How big can a supermassive black hole (SMBH) get? A new estimate suggests absolutely plenty of freaking- or more high-brow phrasing them, “stupendously large.“ Depending on how big these ocean bodies could be – the task was to understand and try to put up some obstacles. In a study published in the Royal Astronomical Society’s Monthly Notices, researchers explored the potential properties, structure, and effects of this disproportionately large black hole, or SLABs.
Researchers have argued that there is no evidence for the existence of black holes that are larger than what we see at the center of the largest galaxy. That said, we don’t know how SMBHs form and there is almost speculation about the physical upper limit of their size, but it’s interesting to see what can happen outside of it without a fixed limit. The standard range for SMBHs will move from the size of the Milky Way to the size of our galaxy at one million speeds. The lowest limit we have ever discovered is 25 times larger than the largest SMBH.
Lead author Professor Bernard Carr from the Queen Mary University of London said in a statement, “We already know that black holes are over a wide mass of people, with an SMBH of four million solar masses at the center of our own galaxy.
Although there is currently no evidence of the existence of SLBS, it is possible that they may exist and that they may be spread out of the galaxy with interesting observational consequences. However, surprisingly, the concept of SLBS is still neglected.” “We’ve proposed alternatives to how these SLBs can be structured and hopefully our work will start to inspire discussion within the community.” We know that these things are not likely to get so big in the age of the universe, so one possible consideration is that they have always been here. There are ideas that immediately after the Big Bang there were conditions that would help form black holes.

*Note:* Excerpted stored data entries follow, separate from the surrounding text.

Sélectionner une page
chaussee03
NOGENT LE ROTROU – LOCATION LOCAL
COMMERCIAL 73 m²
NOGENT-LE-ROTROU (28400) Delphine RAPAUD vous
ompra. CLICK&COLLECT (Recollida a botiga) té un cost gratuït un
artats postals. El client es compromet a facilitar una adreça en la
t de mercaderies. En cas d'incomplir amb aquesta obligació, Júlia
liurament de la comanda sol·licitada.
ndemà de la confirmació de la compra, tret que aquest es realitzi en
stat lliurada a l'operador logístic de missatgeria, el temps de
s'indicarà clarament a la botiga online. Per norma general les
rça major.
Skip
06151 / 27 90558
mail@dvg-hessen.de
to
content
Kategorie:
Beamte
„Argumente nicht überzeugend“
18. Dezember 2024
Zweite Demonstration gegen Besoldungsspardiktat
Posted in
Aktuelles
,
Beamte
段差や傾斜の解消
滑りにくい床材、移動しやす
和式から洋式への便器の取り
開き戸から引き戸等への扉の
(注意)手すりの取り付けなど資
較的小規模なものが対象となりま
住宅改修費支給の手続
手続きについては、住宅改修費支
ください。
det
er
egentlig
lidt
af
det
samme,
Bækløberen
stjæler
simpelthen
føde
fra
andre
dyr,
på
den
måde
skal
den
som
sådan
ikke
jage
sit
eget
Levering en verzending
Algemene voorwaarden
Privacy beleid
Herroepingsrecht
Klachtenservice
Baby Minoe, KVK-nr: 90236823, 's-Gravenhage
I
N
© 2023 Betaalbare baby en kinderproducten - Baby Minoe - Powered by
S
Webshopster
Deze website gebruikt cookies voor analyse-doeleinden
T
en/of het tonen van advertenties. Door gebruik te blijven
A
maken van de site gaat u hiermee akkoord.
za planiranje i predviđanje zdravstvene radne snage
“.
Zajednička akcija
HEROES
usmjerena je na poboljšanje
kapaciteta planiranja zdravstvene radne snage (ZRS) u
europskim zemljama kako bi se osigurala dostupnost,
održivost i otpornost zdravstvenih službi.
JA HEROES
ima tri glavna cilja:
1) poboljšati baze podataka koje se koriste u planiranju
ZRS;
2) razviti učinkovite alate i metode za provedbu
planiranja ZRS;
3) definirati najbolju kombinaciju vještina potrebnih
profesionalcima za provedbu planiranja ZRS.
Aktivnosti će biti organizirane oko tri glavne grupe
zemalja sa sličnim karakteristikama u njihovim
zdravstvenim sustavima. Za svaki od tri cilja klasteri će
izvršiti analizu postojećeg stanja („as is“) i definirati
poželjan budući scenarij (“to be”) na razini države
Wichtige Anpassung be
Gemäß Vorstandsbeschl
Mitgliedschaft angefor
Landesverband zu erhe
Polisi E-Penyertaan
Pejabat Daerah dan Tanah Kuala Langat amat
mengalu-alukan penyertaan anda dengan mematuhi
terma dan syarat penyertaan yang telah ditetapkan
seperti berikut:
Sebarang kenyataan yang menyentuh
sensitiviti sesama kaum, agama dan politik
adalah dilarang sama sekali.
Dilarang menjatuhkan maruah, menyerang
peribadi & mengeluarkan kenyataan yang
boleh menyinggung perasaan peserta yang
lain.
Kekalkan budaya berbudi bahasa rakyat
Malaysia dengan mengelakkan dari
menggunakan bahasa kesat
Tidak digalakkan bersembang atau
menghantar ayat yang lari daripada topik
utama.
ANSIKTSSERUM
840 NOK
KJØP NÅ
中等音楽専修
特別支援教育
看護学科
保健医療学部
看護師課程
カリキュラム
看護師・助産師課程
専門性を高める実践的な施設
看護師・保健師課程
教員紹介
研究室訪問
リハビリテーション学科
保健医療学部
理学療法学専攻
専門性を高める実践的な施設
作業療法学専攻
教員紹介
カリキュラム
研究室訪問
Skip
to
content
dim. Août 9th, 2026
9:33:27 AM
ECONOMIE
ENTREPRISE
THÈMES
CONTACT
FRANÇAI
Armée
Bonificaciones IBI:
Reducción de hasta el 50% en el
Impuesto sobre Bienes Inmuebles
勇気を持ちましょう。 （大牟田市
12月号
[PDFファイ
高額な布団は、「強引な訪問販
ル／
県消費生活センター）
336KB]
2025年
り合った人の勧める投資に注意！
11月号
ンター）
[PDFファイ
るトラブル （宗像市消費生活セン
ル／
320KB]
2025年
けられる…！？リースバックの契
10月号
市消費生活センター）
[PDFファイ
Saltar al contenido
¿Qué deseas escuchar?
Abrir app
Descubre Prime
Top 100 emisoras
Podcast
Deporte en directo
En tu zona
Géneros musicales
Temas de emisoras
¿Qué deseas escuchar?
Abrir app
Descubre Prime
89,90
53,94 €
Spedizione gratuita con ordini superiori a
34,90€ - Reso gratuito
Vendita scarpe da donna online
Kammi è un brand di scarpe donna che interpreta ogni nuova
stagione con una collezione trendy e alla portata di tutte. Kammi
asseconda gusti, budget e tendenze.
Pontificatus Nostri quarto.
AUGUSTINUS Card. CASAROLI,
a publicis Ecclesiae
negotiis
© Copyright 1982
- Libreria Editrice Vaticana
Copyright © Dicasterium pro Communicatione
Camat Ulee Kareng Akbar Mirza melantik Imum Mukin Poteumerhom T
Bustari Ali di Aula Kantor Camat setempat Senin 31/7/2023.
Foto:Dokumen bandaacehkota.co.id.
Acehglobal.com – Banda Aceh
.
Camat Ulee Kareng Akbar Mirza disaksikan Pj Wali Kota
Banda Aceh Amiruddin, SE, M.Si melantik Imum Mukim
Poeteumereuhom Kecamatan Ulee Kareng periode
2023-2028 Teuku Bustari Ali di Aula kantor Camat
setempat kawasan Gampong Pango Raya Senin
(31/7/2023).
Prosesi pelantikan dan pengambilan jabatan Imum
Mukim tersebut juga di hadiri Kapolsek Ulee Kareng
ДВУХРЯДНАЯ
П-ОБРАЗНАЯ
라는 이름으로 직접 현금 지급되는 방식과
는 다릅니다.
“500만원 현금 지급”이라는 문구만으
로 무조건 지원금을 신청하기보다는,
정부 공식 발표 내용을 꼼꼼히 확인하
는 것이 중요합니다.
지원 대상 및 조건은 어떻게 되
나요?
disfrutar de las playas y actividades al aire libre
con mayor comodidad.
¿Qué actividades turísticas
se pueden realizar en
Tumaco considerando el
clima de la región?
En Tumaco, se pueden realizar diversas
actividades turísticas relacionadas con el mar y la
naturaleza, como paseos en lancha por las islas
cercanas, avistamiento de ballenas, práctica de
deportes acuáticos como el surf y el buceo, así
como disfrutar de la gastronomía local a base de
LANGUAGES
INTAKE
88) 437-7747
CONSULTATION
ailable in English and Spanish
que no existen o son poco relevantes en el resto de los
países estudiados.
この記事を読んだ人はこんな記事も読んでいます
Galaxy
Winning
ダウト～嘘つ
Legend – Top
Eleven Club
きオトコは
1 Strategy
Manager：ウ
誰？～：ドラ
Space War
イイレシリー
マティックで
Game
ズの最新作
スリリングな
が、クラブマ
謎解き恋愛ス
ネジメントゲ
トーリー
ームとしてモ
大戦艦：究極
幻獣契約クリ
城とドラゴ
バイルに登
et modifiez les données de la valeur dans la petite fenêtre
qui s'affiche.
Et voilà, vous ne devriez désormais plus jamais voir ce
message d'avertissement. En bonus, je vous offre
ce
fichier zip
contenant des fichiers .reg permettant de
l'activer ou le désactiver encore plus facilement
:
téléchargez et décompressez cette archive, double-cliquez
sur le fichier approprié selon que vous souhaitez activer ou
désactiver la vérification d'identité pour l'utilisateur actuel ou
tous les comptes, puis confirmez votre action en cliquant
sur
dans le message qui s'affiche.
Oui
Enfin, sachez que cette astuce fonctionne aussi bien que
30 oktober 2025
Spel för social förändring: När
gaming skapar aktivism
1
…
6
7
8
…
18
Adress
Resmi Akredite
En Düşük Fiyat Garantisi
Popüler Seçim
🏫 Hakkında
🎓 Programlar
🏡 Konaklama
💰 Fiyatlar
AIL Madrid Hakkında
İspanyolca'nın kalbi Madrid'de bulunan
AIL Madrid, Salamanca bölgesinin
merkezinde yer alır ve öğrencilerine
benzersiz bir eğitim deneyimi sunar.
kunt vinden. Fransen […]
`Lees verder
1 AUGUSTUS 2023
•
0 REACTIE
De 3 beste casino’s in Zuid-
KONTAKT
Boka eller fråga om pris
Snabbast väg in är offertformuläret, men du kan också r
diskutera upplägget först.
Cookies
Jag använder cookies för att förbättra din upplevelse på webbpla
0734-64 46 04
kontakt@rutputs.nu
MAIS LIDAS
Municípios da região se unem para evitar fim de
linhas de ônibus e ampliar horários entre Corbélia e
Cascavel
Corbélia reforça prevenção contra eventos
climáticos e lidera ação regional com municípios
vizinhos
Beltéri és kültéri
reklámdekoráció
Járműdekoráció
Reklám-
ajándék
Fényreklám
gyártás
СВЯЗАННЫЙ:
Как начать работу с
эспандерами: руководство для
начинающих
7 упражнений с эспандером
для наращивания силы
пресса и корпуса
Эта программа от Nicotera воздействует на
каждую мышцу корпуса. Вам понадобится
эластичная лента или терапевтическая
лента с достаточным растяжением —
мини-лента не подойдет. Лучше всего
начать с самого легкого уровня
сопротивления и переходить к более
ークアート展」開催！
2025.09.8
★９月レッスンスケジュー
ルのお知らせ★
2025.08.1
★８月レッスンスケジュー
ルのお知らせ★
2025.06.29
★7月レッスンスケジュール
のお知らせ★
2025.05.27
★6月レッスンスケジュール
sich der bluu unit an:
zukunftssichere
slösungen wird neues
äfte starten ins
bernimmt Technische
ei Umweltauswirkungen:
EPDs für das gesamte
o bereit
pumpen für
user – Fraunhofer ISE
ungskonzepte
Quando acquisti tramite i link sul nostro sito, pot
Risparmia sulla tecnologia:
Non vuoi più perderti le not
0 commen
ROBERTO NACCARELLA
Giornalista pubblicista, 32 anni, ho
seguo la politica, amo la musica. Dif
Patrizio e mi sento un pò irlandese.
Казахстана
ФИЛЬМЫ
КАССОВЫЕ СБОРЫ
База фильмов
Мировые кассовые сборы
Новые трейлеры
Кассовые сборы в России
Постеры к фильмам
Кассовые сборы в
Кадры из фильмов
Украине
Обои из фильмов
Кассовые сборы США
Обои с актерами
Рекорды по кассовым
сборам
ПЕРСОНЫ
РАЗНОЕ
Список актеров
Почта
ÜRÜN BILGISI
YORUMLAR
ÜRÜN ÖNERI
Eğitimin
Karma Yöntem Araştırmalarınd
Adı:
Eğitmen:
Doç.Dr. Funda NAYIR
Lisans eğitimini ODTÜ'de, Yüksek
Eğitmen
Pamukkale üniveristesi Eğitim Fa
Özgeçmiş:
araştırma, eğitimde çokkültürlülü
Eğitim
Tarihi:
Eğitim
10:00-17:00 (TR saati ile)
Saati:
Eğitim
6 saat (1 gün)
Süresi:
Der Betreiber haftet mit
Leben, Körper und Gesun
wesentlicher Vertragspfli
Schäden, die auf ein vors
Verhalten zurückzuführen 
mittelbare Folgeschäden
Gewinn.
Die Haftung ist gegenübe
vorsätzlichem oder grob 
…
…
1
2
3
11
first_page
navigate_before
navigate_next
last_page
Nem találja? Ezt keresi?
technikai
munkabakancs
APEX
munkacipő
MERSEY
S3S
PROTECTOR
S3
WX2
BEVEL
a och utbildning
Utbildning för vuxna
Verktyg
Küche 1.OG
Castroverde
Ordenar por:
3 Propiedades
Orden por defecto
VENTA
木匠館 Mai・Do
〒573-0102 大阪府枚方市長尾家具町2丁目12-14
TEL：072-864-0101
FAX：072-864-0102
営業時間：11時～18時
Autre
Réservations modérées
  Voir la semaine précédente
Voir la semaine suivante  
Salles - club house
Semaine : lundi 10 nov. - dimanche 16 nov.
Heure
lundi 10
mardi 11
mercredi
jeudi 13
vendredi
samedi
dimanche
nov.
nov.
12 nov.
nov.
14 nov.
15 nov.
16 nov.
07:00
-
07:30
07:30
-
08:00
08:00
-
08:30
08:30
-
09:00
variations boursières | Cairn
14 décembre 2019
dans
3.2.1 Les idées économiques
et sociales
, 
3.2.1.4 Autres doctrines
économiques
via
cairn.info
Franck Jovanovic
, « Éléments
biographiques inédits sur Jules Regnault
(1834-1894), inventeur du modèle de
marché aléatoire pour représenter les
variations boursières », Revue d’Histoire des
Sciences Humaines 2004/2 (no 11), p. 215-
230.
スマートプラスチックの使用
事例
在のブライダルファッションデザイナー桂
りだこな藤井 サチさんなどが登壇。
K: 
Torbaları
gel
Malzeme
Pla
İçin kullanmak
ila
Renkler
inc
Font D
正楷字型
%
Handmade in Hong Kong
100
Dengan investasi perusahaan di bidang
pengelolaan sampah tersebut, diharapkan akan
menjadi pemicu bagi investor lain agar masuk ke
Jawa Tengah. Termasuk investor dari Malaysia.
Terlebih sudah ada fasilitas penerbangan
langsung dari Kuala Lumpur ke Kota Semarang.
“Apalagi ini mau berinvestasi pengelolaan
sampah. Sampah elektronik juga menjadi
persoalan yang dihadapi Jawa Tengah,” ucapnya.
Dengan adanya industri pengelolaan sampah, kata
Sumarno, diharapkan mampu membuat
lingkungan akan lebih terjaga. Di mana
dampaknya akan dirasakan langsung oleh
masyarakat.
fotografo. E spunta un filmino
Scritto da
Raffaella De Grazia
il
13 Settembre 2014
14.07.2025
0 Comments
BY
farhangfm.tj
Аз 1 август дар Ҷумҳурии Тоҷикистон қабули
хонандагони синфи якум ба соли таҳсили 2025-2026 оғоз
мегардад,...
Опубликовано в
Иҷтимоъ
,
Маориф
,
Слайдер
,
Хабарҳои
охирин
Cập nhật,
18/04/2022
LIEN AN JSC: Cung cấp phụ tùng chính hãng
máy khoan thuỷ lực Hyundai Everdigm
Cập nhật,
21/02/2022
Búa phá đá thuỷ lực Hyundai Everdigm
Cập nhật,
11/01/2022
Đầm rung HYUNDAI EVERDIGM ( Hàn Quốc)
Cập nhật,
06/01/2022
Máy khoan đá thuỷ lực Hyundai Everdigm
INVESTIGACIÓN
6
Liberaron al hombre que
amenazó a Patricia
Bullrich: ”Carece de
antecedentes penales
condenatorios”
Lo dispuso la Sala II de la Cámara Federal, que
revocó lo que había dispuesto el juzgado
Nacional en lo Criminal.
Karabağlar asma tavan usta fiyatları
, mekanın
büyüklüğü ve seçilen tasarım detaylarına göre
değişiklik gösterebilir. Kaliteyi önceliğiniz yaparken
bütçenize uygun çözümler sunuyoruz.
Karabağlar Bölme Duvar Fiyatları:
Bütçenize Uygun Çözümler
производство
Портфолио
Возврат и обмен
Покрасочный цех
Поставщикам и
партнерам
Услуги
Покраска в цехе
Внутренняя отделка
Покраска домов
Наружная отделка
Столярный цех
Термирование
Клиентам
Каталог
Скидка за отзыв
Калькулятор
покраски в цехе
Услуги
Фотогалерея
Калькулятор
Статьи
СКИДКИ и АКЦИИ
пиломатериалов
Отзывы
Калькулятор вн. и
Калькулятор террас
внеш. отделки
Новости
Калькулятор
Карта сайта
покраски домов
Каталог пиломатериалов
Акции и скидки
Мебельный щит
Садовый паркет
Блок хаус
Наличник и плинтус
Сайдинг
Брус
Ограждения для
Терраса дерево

These primitive black holes have been called upon to explain the dark matter, the rapid formation of superhuman black holes, and our other questions about the universe. But can we have any limitations? An interesting one is imagining that these objects are formed everywhere and they spread all over the world. These huge objects will significantly affect the speed of galaxies. Based on these ideas and the speed of the Milky Way, the team was able to estimate that if only one of these SLBs were present, it would be the largest of all time – about a billion times the Milky Way.
Another limitation is the effect of these primitive slabs on the cosmic microwave background shining the primordial SLABs of the universe. Anything 100 times larger than the Milky Way will leave a clear mark, so it’s a more reasonable ranger to consider. Black holes are not easy to detect, but these SLABs will have a gravitational effect. Nothing has been announced yet, so there is probably a higher limit to how large black holes can be found, and we haven’t found it yet.